The effects of the prostacyclin analogue iloprost on nerve function were examined in streptozotocin-diabetic rats. Rats were treated either with iloprost from induction of diabetes over 2 months in a preventive experiment, or for 1 month following a 1 month untreated period of diabetes in a reversal experiment. One and 2 months untreated diabetic control, non-diabetic control, and iloprost-treated non-diabetic groups were also used.

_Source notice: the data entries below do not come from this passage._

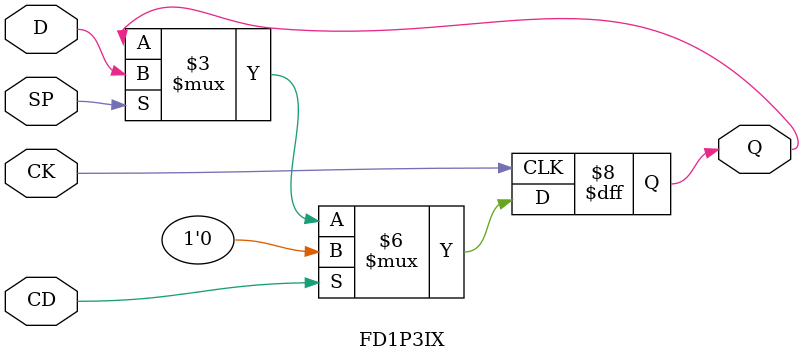
<source format=v>
module FD1P3IX(input D, CK, SP, CD, output reg Q);
	parameter GSR = "DISABLED";
	initial Q = 1'b0;
	always @(posedge CK)
		if (CD)
			Q <= 1'b0;
		else if (SP)
			Q <= D;
	specify
		$setup(D, posedge CK, 0);
		$setup(SP, posedge CK, 212);
		$setup(CD, posedge CK, 224);
		if (!CD && SP) (posedge CK => (Q : D)) = 336;
	endspecify
endmodule
</source>
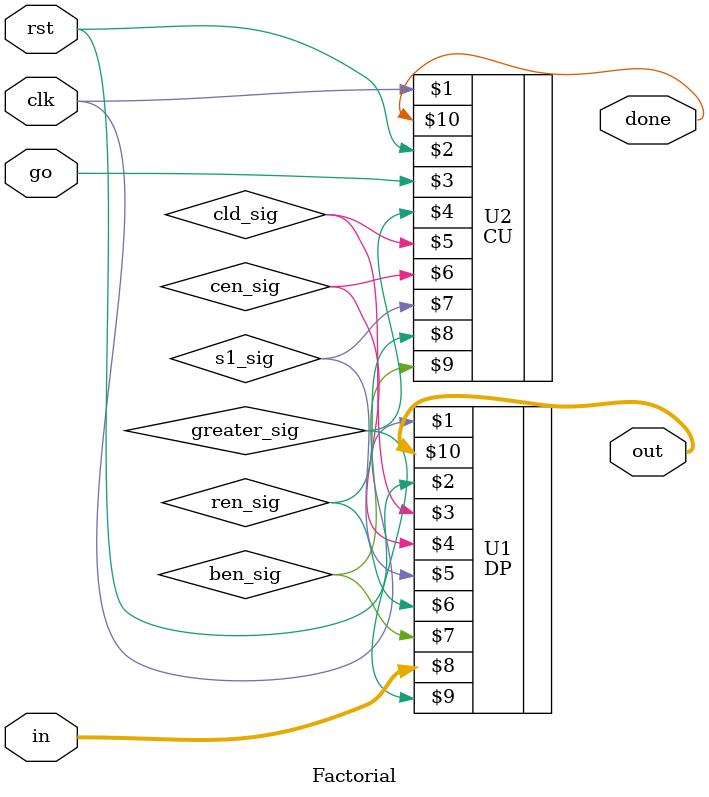
<source format=v>
module Factorial #(parameter iwide = 4, owide = 32)
(input clk, rst, go, input [iwide-1:0] in, output done, output [owide-1:0] out);

    wire cld_sig, cen_sig, s1_sig, ren_sig, ben_sig, greater_sig;

    DP #(iwide, owide) U1 (clk, rst, cld_sig, cen_sig, s1_sig, ren_sig, ben_sig, in, greater_sig, out);
    CU                 U2 (clk, rst, go, greater_sig, cld_sig, cen_sig, s1_sig, ren_sig, ben_sig, done);

endmodule

</source>
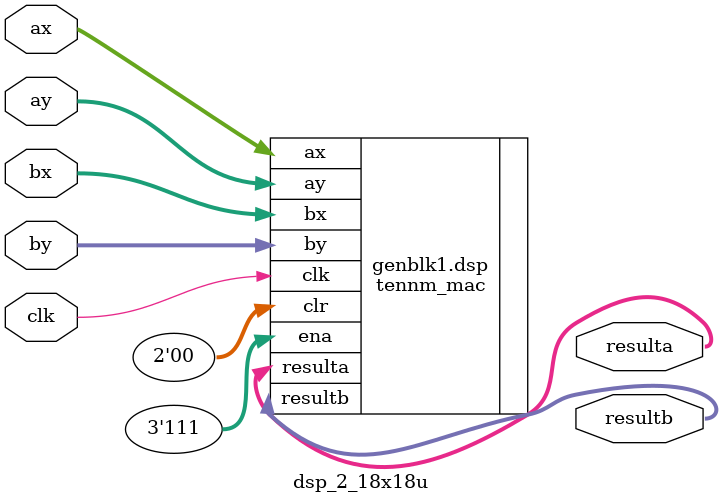
<source format=sv>
module dsp_2_18x18u #(
    parameter FAMILY = "Agilex",
    parameter LATENCY = 4,
    parameter AX_WIDTH = 18,
    parameter AY_WIDTH = 18,
    parameter BX_WIDTH = 18,
    parameter BY_WIDTH = 18,
    parameter RESULT_A_WIDTH = 36,
    parameter RESULT_B_WIDTH = 36
) (
    input clk,
    input [AX_WIDTH-1:0] ax,
    input [AY_WIDTH-1:0] ay,
    input [BX_WIDTH-1:0] bx,
    input [BY_WIDTH-1:0] by,
    output [RESULT_A_WIDTH-1:0]	resulta,
    output [RESULT_B_WIDTH-1:0]	resultb
);

initial begin
    if ((FAMILY == "Agilex") && ((LATENCY < 2) || (LATENCY > 4)))
        $fatal("(LATENCY < %d) || (LATENCY > %d): %d", 2, 4, LATENCY);
    if ((FAMILY == "Stratix 10") && ((LATENCY < 2) || (LATENCY > 4)))
        $fatal("(LATENCY < %d) || (LATENCY > %d): %d", 2, 4, LATENCY);
    if ((FAMILY == "Arria 10") && ((LATENCY < 2) || (LATENCY > 3)))
        $fatal("(LATENCY < %d) || (LATENCY > %d): %d", 2, 3, LATENCY);
end

generate

if (FAMILY == "Agilex") begin
    (* altera_attribute = "-name DSP_REGISTER_PACKING Disable" *)
    tennm_mac  #(
        .ax_width (AX_WIDTH),
        .ay_scan_in_width (AY_WIDTH),
        .bx_width (BX_WIDTH),
        .by_width (BY_WIDTH),
        .operation_mode ("m18x18_full"),
        .ax_clken ("0"),
        .ay_scan_in_clken ("0"),
        .bx_clken ("0"),
        .by_clken ("0"),
        .input_pipeline_clken ((LATENCY == 4) ? "0" : "no_reg"),
        .second_pipeline_clken ((LATENCY >= 3) ? "0" : "no_reg"),
        .output_clken ("0"),
        .scan_out_width (AY_WIDTH),
        .result_a_width (RESULT_A_WIDTH),
        .result_b_width (RESULT_B_WIDTH)
    ) dsp (
        .clr (2'b0),
        .ax (ax),
        .ay (ay),
        .bx (bx),
        .by (by),
        .clk (clk),
        .ena (3'b111),
        .resulta (resulta),
        .resultb (resultb)
    );
end else if (FAMILY == "Stratix 10") begin
    (* altera_attribute = "-name DSP_REGISTER_PACKING Disable" *)
    fourteennm_mac  #(
        .ax_width (AX_WIDTH),
        .ay_scan_in_width (AY_WIDTH),
        .bx_width (BX_WIDTH),
        .by_width (BY_WIDTH),
        .operation_mode ("m18x18_full"),
        .ax_clock ("0"),
        .ay_scan_in_clock ("0"),
        .bx_clock ("0"),
        .by_clock ("0"),
        .input_pipeline_clock ((LATENCY >= 3) ? "0" : "none"),
        .second_pipeline_clock ((LATENCY == 4) ? "0" : "none"),
        .output_clock ("0"),
        .scan_out_width (AY_WIDTH),
        .result_a_width (RESULT_A_WIDTH),
        .result_b_width (RESULT_B_WIDTH)
    ) dsp (
        .clr (2'b0),
        .ax (ax),
        .ay (ay),
        .bx (bx),
        .by (by),
        .clk ({clk, clk, clk}),
        .ena (3'b111),
        .resulta (resulta),
        .resultb (resultb)
    );
end else if (FAMILY == "Arria 10") begin
    (* altera_attribute = "-name DSP_REGISTER_PACKING Disable" *)
    twentynm_mac  #(
        .ax_width (AX_WIDTH),
        .ay_scan_in_width (AY_WIDTH),
        .bx_width (BX_WIDTH),
        .by_width (BY_WIDTH),
        .operation_mode ("m18x18_full"),
        .ax_clock ("0"),
        .ay_scan_in_clock ("0"),
        .bx_clock ("0"),
        .by_clock ("0"),
        .input_pipeline_clock ((LATENCY == 3) ? "0" : "none"),
        .output_clock ("0"),
        .scan_out_width (AY_WIDTH),
        .result_a_width (RESULT_A_WIDTH),
        .result_b_width (RESULT_B_WIDTH)
    ) dsp (
        .aclr (2'b0),
        .ax (ax),
        .ay (ay),
        .bx (bx),
        .by (by),
        .clk ({clk, clk, clk}),
        .ena (3'b111),
        .resulta (resulta),
        .resultb (resultb)
    );
end else begin
    reg [RESULT_A_WIDTH-1:0] resulta_r[0:LATENCY-1];
    reg [RESULT_B_WIDTH-1:0] resultb_r[0:LATENCY-1];
    integer i;
    always @(posedge clk) begin
        resulta_r[0] <= ax * ay;
        resultb_r[0] <= bx * by;
        for (i = 1; i < LATENCY; i=i+1) begin
            resulta_r[i] <= resulta_r[i-1];
            resultb_r[i] <= resultb_r[i-1];        
        end
    end
    assign resulta = resulta_r[LATENCY-1];
    assign resultb = resultb_r[LATENCY-1];
end

endgenerate

endmodule

</source>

Diabetes of 1 month duration caused a 21% (P < 0.001) reduction in sciatic motor conduction velocity and a 14% (P (0.001) deficit in saphenous sensory conduction. This was not significantly changed over a subsequent month without treatment. Diabetic rats given iloprost treatment in both preventive and reversal studies had motor and sensory conduction velocities not significantly different from those of non-diabetic controls, but greater than for untreated diabetes (P < 0.01). Iloprost treatment did not have a significant effect on nerve conduction in non-diabetic rats. The time taken for sciatic nerve compound action potential amplitude to be reduced by 80% under hypoxic conditions in vitro was progressively elevated by 19% and 57% after 1 and 2 months diabetes respectively. Iloprost treatment significantly attenuated this for both preventive (47%, P < 0.001) and reversal (50%, P < 0.001) studies. There was no effect on hypoxic resistance for non-diabetic rats. In the preventive group there was a 28010 increase in sciatic nerve endoneurial capillary density (P < 0.001), a lesser effect (16%, P < 0.05) in the reversal group, and no effect in non-diabetic rats. Sciatic nerve sorbitol, fructose and myo-inositol levels were measured in 2 month diabetic control and reversal iloprost-treated groups. Treatment had no significant effect on the elevation of polyol pathway metabolites or myo-inositol concentration.

We conclude that iloprost treatment may compensate for reduced prostacyclin production by vasa nervorum. Although short durations of experimental diabetes do not result in the severe degenerative changes found in clinical neuropathy, it is nevertheless possible that iloprost may have therapeutic potential for vascular-related diabetic complications.